In the quest to discern the true impact of an intervention, we must first
establish a level playing field. The concept of **baseline equivalence** serves
this purpose, ensuring that the groups under comparison are similar enough in
key observed characteristics before the intervention takes place. Any
discrepancies at baseline could muddy the waters, making it difficult to isolate
the intervention's effect from pre-existing differences.

Baseline equivalence is particularly crucial in scenarios where sample sizes are
small or when we're dealing with observational studies. Let's say a company
wants to evaluate a new algorithm designed to boost user engagement. If the
group exposed to this new algorithm (the treatment group) already exhibited
higher engagement levels than the control group prior to the experiment, any
observed increase could simply be a continuation of their existing behavior, not
necessarily a testament to the algorithm's effectiveness.

Record extracts =>
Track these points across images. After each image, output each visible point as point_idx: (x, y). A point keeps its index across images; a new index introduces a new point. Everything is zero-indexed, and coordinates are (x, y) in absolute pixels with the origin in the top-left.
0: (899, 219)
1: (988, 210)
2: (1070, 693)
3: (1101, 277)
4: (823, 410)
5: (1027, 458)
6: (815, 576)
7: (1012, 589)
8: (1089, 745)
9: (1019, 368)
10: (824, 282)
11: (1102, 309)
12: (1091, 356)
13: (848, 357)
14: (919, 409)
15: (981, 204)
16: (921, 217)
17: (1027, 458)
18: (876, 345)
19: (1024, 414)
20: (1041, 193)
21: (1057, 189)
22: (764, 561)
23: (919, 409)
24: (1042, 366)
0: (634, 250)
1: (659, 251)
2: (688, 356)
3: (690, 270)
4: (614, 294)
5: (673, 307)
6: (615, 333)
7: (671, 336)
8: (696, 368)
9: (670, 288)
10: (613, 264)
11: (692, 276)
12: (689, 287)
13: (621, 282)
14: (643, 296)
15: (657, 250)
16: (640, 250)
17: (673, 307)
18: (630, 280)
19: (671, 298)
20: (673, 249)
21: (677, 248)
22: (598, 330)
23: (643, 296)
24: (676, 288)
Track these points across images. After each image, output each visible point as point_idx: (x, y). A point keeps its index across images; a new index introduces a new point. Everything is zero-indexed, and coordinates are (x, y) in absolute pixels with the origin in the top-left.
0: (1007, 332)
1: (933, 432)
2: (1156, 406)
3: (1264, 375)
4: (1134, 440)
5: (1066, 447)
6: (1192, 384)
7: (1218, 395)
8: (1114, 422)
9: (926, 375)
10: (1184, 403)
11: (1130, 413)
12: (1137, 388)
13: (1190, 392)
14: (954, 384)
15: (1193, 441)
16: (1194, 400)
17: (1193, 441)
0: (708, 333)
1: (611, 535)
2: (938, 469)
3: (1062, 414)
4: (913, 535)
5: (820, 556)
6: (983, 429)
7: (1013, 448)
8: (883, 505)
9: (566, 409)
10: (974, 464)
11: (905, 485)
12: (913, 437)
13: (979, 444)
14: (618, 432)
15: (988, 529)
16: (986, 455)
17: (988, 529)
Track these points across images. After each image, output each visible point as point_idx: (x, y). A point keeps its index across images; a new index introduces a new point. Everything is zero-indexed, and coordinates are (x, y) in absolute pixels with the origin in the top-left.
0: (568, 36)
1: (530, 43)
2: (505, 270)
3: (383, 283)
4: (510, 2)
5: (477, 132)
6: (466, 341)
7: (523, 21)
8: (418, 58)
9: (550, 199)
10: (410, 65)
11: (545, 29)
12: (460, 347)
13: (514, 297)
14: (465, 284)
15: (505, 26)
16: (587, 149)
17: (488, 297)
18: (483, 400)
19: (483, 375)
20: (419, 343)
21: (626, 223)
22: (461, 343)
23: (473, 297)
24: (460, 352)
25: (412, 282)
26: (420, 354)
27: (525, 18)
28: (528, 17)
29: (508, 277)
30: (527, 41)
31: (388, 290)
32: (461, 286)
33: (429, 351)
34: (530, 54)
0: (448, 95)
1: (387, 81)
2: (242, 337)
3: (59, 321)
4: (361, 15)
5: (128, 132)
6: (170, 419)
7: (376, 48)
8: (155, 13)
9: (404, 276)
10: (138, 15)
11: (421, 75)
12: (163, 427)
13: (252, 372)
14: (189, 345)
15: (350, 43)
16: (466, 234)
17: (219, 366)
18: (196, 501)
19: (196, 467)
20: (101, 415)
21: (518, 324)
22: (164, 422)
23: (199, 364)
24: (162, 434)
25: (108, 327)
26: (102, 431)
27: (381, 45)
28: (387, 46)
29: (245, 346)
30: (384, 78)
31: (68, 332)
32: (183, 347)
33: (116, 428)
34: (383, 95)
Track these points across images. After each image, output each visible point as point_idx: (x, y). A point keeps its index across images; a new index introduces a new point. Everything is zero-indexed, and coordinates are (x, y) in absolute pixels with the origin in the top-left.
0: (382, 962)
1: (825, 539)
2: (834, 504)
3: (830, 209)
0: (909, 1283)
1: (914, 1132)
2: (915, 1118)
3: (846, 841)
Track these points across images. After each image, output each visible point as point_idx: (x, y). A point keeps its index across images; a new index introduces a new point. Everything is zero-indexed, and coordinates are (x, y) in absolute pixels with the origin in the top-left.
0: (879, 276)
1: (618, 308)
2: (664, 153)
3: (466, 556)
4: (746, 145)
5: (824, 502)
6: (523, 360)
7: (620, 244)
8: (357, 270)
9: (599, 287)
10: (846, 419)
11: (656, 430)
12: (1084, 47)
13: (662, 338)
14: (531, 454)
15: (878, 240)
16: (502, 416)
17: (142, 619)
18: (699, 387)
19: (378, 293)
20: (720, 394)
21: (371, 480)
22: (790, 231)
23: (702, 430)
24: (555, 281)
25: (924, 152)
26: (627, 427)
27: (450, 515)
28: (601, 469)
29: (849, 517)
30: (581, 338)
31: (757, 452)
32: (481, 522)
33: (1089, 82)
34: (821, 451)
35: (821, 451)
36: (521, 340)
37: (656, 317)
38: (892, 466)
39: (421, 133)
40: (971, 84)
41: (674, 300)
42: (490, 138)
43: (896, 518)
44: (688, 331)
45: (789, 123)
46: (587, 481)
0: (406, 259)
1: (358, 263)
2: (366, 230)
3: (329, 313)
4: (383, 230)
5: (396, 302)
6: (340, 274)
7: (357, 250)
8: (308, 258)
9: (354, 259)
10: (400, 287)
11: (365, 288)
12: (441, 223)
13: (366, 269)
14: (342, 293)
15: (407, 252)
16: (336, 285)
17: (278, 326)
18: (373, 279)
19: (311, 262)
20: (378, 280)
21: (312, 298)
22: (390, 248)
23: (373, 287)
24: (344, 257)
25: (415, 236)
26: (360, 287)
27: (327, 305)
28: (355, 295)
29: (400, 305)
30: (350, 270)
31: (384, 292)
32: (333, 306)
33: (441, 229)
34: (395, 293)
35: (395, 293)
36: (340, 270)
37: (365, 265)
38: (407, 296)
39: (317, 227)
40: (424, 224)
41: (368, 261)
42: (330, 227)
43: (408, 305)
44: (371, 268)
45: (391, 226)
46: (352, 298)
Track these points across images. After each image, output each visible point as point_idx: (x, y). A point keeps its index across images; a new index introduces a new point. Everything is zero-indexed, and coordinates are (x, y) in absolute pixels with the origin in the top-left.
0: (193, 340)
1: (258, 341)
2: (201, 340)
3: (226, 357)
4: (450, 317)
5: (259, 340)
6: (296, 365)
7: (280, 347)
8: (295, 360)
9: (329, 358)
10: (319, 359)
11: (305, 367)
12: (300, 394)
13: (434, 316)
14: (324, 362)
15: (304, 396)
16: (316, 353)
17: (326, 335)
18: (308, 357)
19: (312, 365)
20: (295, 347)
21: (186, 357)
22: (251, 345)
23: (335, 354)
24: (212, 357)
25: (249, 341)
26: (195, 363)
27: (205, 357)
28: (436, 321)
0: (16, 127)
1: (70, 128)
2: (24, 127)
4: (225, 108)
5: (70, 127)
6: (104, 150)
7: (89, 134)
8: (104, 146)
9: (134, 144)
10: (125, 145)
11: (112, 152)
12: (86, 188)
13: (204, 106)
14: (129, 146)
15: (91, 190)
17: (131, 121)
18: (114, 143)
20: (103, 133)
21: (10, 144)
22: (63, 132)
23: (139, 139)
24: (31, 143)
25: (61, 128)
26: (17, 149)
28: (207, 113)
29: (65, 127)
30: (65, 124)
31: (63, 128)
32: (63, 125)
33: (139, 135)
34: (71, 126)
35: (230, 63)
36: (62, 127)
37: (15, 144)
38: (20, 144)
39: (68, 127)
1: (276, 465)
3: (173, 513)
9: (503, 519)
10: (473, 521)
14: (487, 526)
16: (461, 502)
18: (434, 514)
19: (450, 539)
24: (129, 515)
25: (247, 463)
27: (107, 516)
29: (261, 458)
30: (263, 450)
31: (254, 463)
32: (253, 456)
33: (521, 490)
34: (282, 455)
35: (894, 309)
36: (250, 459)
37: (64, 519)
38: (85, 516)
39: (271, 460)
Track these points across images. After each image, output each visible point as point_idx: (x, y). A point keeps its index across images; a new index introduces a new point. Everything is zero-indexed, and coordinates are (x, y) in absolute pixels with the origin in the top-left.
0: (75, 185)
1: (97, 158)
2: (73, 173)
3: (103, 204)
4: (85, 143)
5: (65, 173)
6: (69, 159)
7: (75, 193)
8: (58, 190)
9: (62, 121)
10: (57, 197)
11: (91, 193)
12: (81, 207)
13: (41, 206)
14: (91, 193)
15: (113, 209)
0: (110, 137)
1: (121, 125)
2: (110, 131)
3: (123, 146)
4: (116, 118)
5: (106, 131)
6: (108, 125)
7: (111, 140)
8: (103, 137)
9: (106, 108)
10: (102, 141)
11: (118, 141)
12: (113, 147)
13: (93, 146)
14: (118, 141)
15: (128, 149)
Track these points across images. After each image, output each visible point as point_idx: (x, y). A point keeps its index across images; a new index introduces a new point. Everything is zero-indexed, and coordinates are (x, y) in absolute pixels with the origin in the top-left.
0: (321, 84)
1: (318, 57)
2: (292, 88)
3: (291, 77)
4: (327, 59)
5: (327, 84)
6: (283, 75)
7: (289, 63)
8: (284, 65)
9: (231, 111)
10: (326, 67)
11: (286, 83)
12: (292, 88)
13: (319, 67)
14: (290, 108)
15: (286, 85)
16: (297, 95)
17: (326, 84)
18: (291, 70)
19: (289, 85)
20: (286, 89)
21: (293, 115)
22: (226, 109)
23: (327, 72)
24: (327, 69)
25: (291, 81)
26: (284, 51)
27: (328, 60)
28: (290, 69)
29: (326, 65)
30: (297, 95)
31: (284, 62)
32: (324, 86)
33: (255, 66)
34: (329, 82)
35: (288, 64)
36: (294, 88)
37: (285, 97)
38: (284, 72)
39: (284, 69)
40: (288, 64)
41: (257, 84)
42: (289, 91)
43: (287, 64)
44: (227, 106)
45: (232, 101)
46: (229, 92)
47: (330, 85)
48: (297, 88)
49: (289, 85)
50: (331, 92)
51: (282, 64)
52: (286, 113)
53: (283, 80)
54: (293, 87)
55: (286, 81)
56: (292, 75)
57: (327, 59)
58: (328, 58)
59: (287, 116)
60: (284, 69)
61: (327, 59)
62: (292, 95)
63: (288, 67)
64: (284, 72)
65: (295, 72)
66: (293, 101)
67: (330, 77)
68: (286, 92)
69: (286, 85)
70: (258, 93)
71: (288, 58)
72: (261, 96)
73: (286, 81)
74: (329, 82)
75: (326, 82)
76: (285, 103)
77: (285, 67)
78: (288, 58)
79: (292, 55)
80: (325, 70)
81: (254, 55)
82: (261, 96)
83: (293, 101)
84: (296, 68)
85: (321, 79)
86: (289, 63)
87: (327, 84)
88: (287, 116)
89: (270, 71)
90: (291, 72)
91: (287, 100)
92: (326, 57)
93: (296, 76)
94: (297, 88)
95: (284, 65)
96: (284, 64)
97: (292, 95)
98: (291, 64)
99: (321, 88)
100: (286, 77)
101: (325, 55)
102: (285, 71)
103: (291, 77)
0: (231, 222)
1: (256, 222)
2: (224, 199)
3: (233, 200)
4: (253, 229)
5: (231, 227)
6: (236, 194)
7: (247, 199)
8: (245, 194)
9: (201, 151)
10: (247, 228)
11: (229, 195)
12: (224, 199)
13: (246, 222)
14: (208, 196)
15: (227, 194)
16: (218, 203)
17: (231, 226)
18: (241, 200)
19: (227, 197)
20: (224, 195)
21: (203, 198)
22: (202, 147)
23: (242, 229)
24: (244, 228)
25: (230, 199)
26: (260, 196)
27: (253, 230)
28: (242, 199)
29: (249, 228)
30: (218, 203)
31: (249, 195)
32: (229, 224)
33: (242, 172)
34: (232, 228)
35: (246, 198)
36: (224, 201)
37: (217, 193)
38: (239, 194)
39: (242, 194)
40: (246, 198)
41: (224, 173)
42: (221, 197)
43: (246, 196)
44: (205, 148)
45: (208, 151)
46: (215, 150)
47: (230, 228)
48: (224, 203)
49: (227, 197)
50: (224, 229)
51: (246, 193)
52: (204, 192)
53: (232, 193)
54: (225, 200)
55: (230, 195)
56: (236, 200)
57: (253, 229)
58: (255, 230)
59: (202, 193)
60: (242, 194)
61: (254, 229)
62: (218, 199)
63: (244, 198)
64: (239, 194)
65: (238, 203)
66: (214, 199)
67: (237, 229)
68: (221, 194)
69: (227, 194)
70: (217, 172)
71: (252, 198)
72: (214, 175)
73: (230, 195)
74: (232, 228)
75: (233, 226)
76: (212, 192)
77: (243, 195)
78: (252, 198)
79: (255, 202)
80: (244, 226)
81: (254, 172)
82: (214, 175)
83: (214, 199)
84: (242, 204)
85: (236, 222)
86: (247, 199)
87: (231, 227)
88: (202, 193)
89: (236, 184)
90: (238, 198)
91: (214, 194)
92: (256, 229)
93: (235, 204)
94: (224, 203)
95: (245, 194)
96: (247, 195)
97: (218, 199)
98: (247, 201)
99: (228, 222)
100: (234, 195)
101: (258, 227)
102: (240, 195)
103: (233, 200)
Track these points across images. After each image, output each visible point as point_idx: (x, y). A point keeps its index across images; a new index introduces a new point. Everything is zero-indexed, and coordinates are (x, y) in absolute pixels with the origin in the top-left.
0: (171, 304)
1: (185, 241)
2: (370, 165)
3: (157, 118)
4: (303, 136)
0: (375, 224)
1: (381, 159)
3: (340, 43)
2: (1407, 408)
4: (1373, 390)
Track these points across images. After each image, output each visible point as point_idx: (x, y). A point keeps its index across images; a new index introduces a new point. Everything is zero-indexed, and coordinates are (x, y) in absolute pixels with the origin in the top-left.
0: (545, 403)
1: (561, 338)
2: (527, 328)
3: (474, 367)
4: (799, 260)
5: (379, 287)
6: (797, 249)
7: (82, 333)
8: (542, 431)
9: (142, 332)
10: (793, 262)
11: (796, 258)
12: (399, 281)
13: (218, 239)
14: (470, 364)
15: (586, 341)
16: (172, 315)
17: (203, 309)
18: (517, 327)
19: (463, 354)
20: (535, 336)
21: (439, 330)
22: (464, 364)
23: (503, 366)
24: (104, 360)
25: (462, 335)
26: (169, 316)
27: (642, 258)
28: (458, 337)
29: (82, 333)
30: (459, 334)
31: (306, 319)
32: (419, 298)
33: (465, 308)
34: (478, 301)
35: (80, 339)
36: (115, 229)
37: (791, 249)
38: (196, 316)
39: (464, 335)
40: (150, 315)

Task to carry out => Could you write out the part of the baseline equivalence text starting at "In the quest" and ending at "from pre-existing differences.", word for word?

Task result =>
In the quest to discern the true impact of an intervention, we must first
establish a level playing field. The concept of **baseline equivalence** serves
this purpose, ensuring that the groups under comparison are similar enough in
key observed characteristics before the intervention takes place. Any
discrepancies at baseline could muddy the waters, making it difficult to isolate
the intervention's effect from pre-existing differences.